If you haven’t filed a tax return in a few years and did not receive an EIP check, you may still be able to get the relief. Since checks have already gone out, you will have to file a 2020 federal tax return to claim a rebate. This is the case even if you have zero income.
Economic Impact Payments are not taxable. They can’t be forfeited. And they aren’t affected if you are entitled to a 2020 tax refund.
Did you Take a Retirement Plan Distribution?
The CARES Act made two changes to retirement plan rules that may affect your 2020 return and your tax planning beyond that.
1) It suspended Required Minimum Distributions (RMDs)
2) It waived early withdrawal penalties
The temporary suspension of RMDs is straightforward, but its implications are significant. Sometimes retirees don’t remember to take required distributions from qualified accounts.

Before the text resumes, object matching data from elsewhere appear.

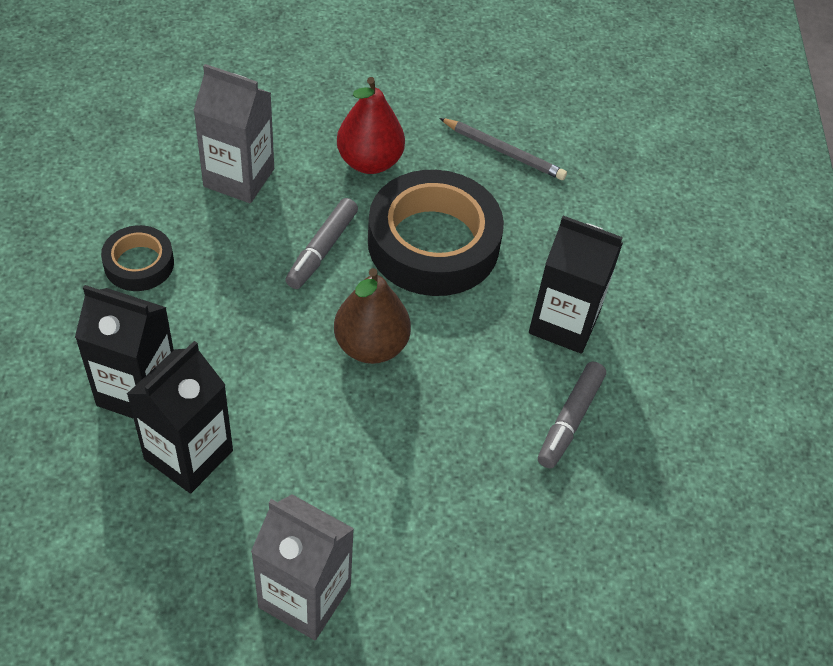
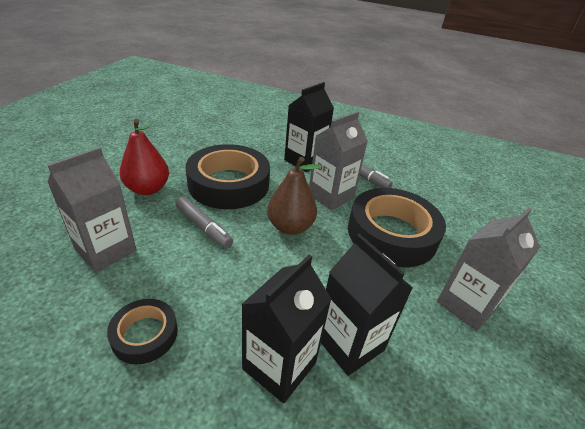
camera: 70 degrees left, 15 degrees down
grey pencil [439,118,567,180] -> none
none -> grey carton [309,111,368,210]
none -> black tape [348,188,446,267]

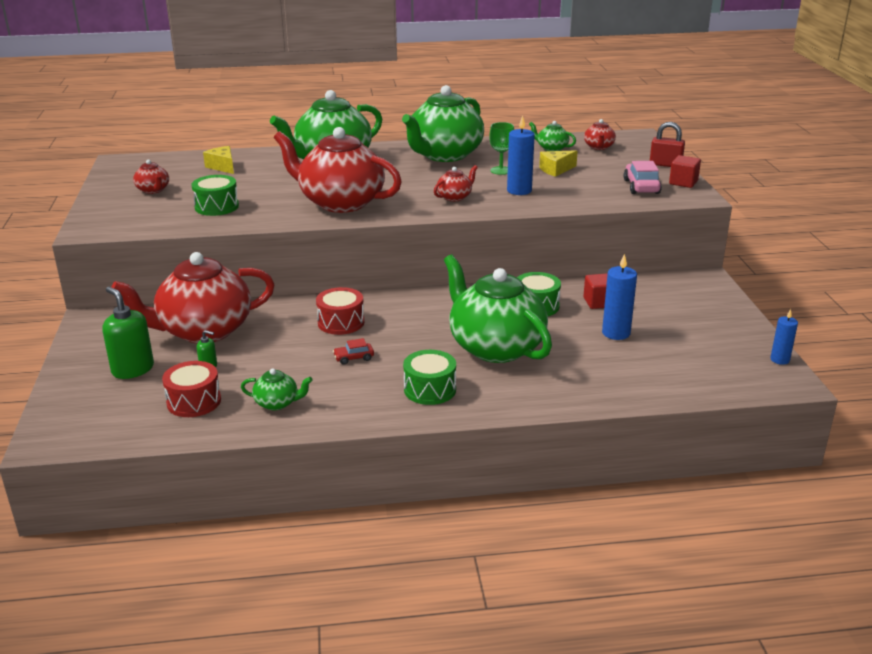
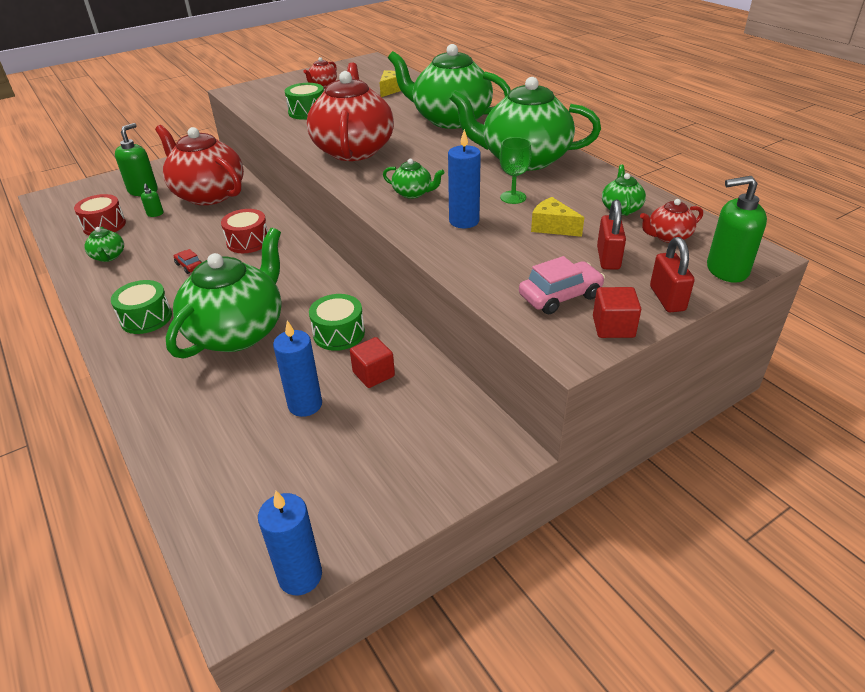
camera: 65 degrees right, 10 degrees up
red teapot [434,165,478,201] -> green teapot [383,159,445,199]
blue candle [770,309,798,365] -> blue candle [258,491,322,595], size x1.59
none -> red padlock [597,200,626,270]
none -> green soap dispenser [707,176,767,283]

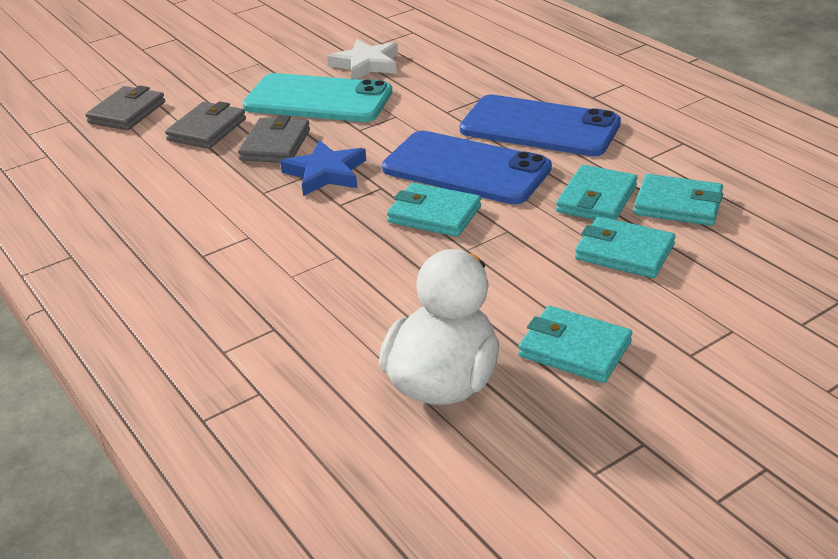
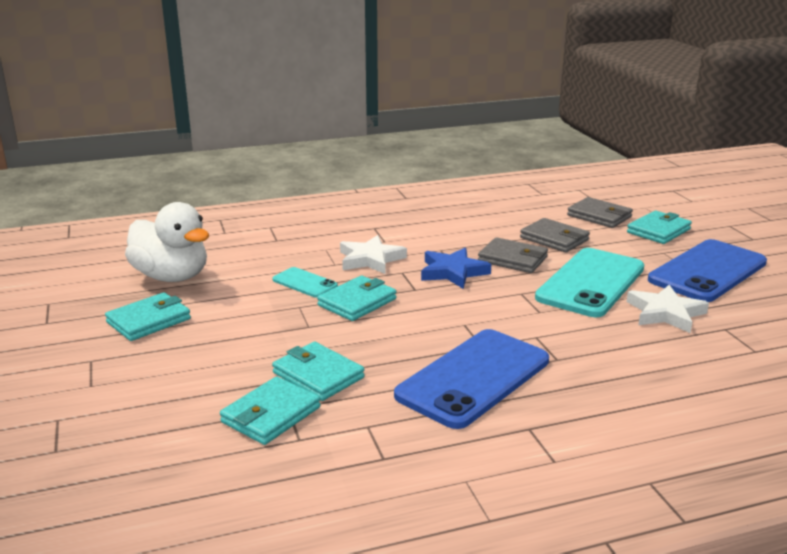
camera: 105 degrees right, 10 degrees down
blue phone [382,131,552,204] -> blue phone moved to [648,239,767,302]
turquoise wallet [575,216,675,278] -> turquoise wallet moved to [627,211,692,244]
none -> turquoise phone [272,267,338,297]
none -> white star [340,235,407,274]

Since RMDs were suspended in 2020, so was the penalty for not taking them. If you forgot to take an RMD last year, you will not be subject to the usual 50% penalty. This one-time relief applies only to 2020.
The CARES Act also provides relief for some people who took early withdrawals from retirement accounts like IRAs or 401(k)s. Typically, taking money from these accounts before you reach age 59½ subjects them to an early withdrawal penalty.
There are exceptions for certain hardships or life events. For example, an early withdrawal taken when you are permanently disabled is not subject to penalty; neither is a withdrawal to buy a first home.
The CARES Act created another exception. If you took money out of a retirement account to cover COVID-related expenses, then those “coronavirus-related withdrawals” won’t be charged a penalty. And some of it may not be regarded as income.
Generally, distributions from retirement accounts are income in the year they are taken unless they are recontributed to a retirement account within 60 days. Under the CARES Act, coronavirus-related withdrawals can be reported as income in 2020 or spread equally over three years.
The same three-year timetable applies to coronavirus-related withdrawals that are then recontributed to a retirement account. Those recontributed coronavirus-related withdrawals become deductible from income in the year they are made.
This creates tax planning opportunities for 2021 and 2022. Recontributing some or all of your distribution back into a retirement account may reduce income and could entitle you to a refund.
Other CARES Act Benefits to Consider
The CARES Act offers two benefits if you made charitable contributions in 2020.
1) You can deduct 100% of your cash contributions if you itemize
2) If you don’t itemize, you can deduct up to $300 of cash contributions
If you own a business that made certain qualifying improvements to the interior of a commercial building, you can expense 100% of them in 2020.
Finally, these are all temporary changes. To determine their applicability to your unique situation, you should consult with a qualified tax professional or CPA.